А витязи внимают, да стоят потупленные и не кричат слова своего – любо, ярый муж! Верно, жаль им оставлять дев, когда они уже совсем близко от них и сидят в своем остроге уже не прячась, когда витязи ходят на реку за водой.

– Во второй раз мы слова не сдержали, – говорит Скуфь. – Негоже так. Что о нас государь подумает? Ведь мы же мечами поклялись добыть ему невесту Чаяну!

– Добро, братья, – согласился воевода. – Выкрадем их царицу, отдадим Урагану и поедем дальше счастья искать!

– Любо, ярый муж!

Самые проворные воины ночью перешли реку и попрятались окрест острога, дабы выведать, которая из омуженок царица, в каком гнезде живет и куда выезжает из крепости. А остальные живут как ни в чем не бывало, топорами стучат, за зверем охотятся, воду с реки носят и в сторону дев поглядывают.

Лазутчики приходят из своих схоронов и говорят Важдаю:

– Никак не высмотреть царицы. Все омуженки носят одинаковую одежду, а когда в доспехах выезжают, так и вовсе не отличить. Если трудятся они, то все вместе, никто не выделяется, и кобылицы у них одной масти.

– Ладно, – сказал Важдай, – сам пойду.

Взял с собой двух ловких витязей, перескочил ночью за реку и укрылся в кроне огромного дуба, откуда весь острог был как на ладони.

Омуженки все время за частоколом не сидели, то и дело выезжали и въезжали на волю, пасли лошадей, доили кобылиц или куда-то уносились стремительными конницами, обряженные в боевые доспехи – не иначе как на разбой. И впрямь не узреть царицы с высокого дуба, след бы за частокол проникнуть, но там везде стража на стенах, да и из гнезд все видать. Уж было высмотрел воевода лазейку – прошмыгнуть в острог, когда вечером омуженские табуны с пастбищ возвращаются, но хитрые девы будто почуяли опасность и стали открывать затвор настолько, чтоб только одна лошадь прошла.
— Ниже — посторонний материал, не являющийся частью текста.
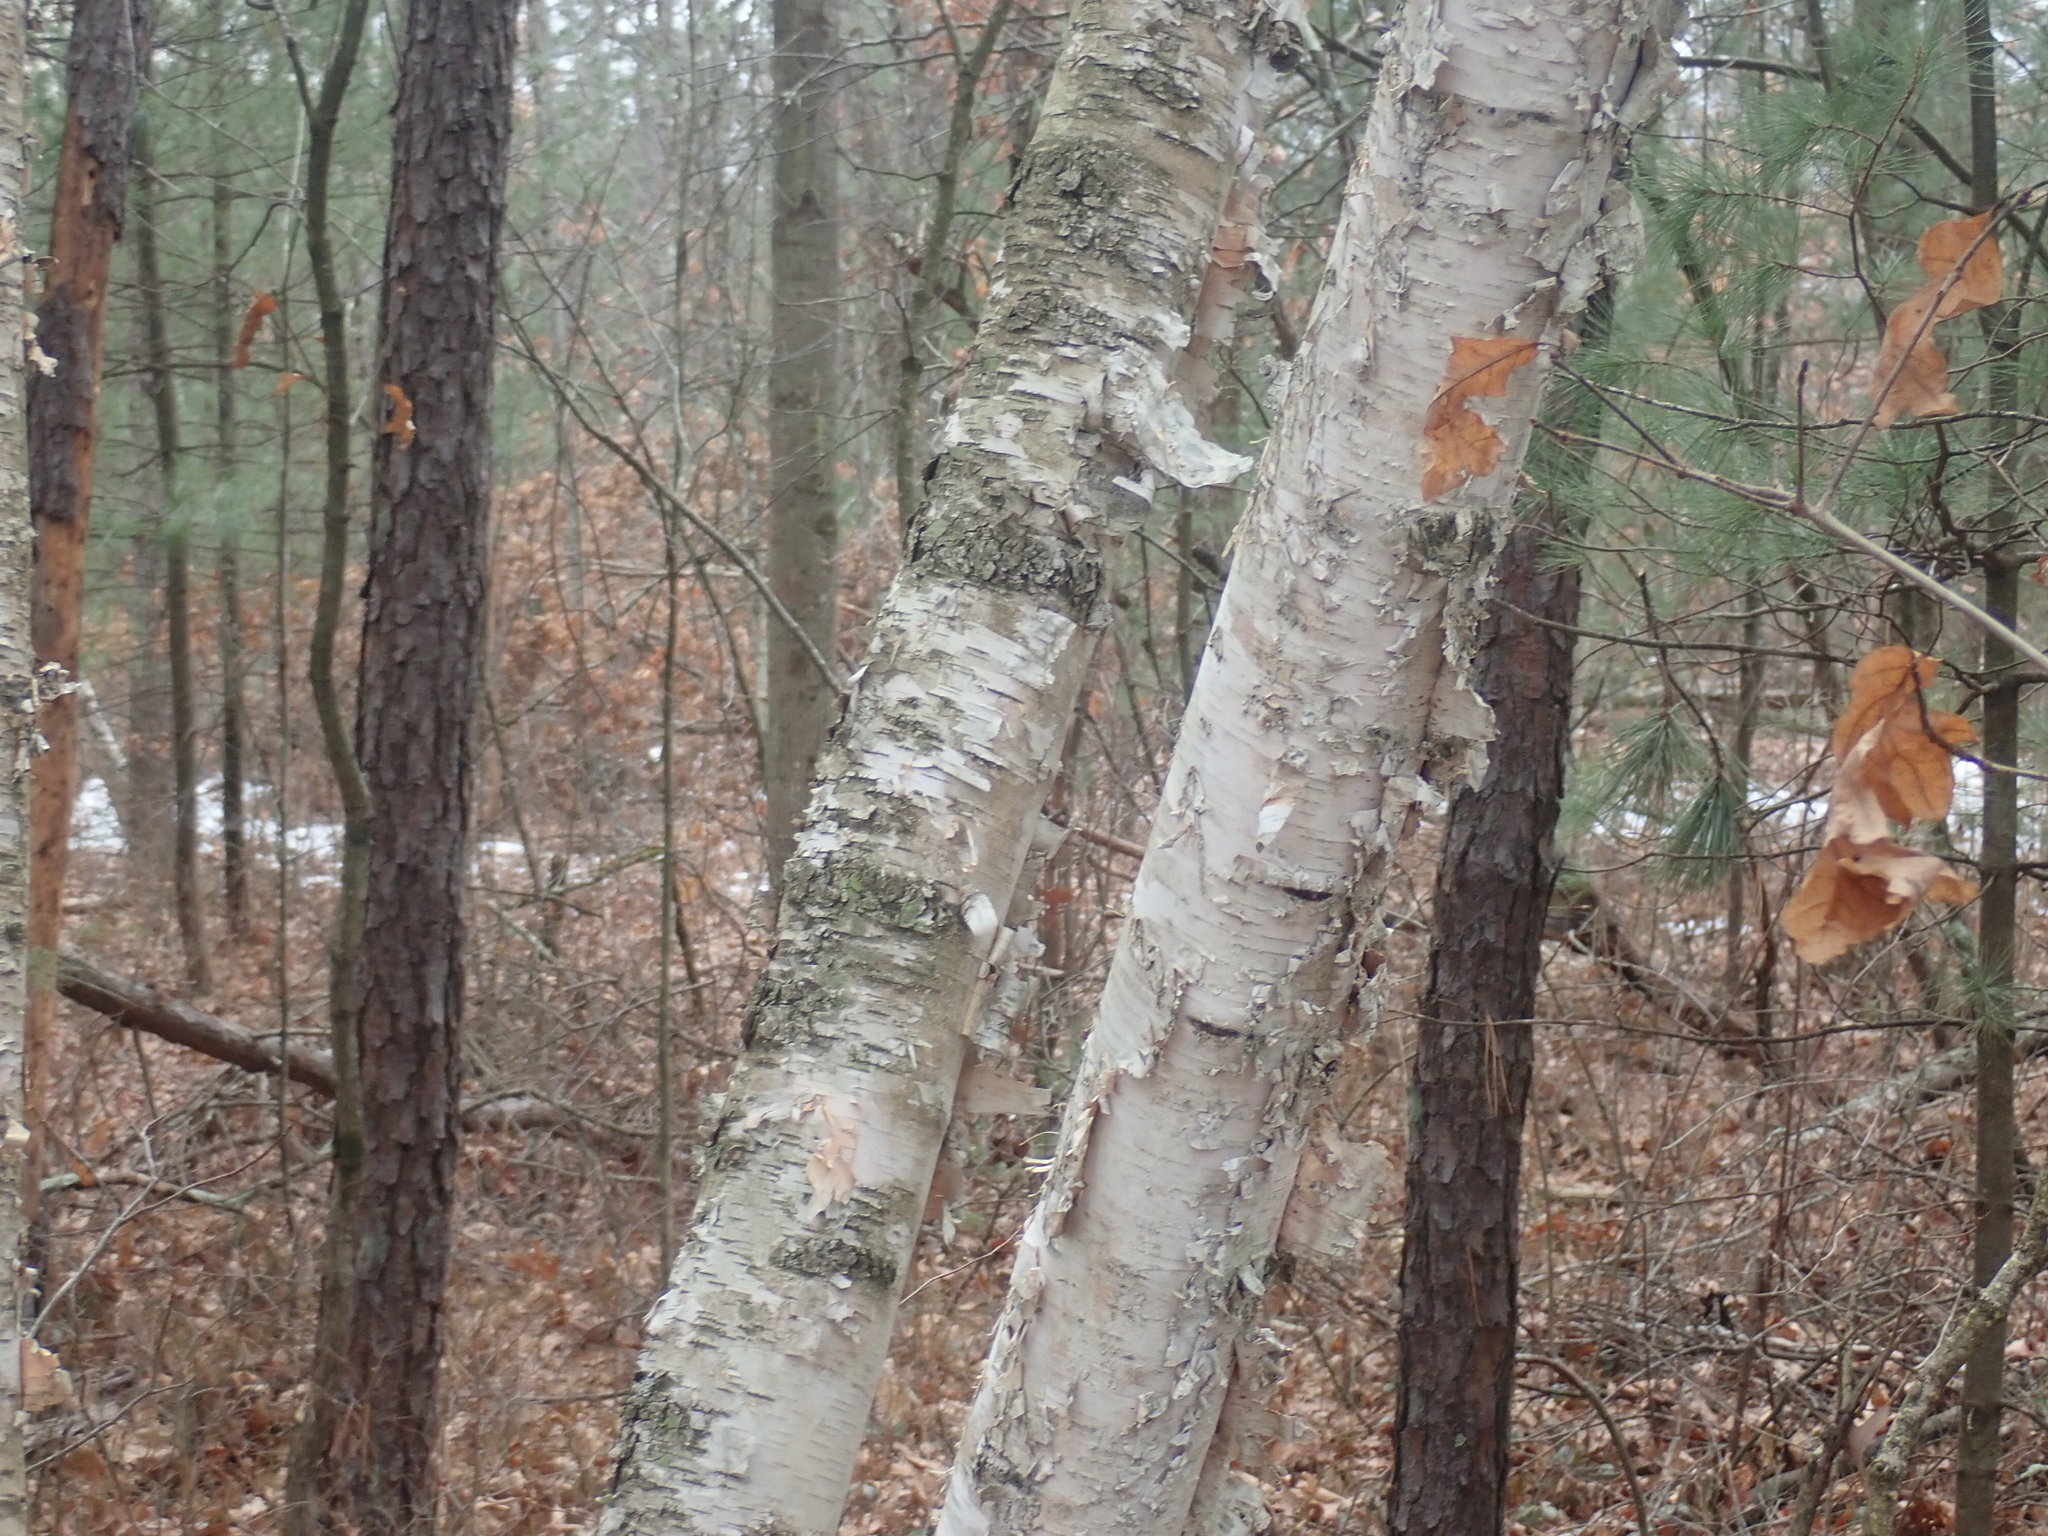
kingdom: Plantae
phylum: Tracheophyta
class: Magnoliopsida
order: Fagales
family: Betulaceae
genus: Betula
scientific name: Betula papyrifera
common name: Paper birch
Всю ночь Важдай с товарищами вдоль стены проходил, однако ни подрыть ее, ни перескочить, ибо стража начеку и все время перекликается:

– Зри!

– Зри в оба!

Наутро заметил ярый муж, как из острога вырвалась сотня всадниц, обряженная лишь в легкие кольчужки и с непокрытыми головами – по три косы за спинами вьются, и ускакала в полунощную сторону. Слезли витязи со своих дерев, обошли стороной острог и встали близ их следа. Важдай снял все доспехи, оставив лишь кольчугу, закинул за спину колчан, после чего срезал волосы у своих товарищей, приплел к своим, и получились три длинные косы. Изготовился так и стал ждать, когда вернутся с разбоя омуженки, а витязи ему говорят:

– Жаль нам тебя, ярый муж. Коль поймают омуженки, в один день растерзают. Короток будет тебе роковой срок. Говорят, они сами ловят мужей и, понуждая к соитию, до смерти умучивают.

– А лучше сгинуть в объятьях дев, чем от холостой судьбы, – отвечает им воевода. – Срок-то этот мне как вся жизнь покажется.

Вот уж и день миновал, стемнело, а их все нет – должно быть, далеко поехали. Ночь опустилась темная, непроглядная, потом осенний дождь заморосил, и все это на руку: легче будет пристать незамеченным к коннице да въехать в острог. Озябли и промокли витязи, стоя крадучись на омуженском следу и выслушивая шумную и мрачную дубраву. И вот уж под утро раздался топот копыт. Важдай вскочил на коня и хотел было незаметно пристать к коннице, выехав сбоку, но тут жеребец под ним почуял кобылиц в охоте, вскинулся да как заржет! И кобылицы тотчас же отозвались, и началось смятение.

– Гей, сестры! Мужским духом пахнет! – закричали омуженки. – Ищите! Где-то рядом! Ловите!

Уж и арканы засвистели над головами!

Благо ночь выдалась темной, и витязи, припав к своим коням, дабы не вышибло древом из седла, умчались прочь. И уж затем, покружив по лесам и попутав следы, перебрели через реку да вернулись на свой стан.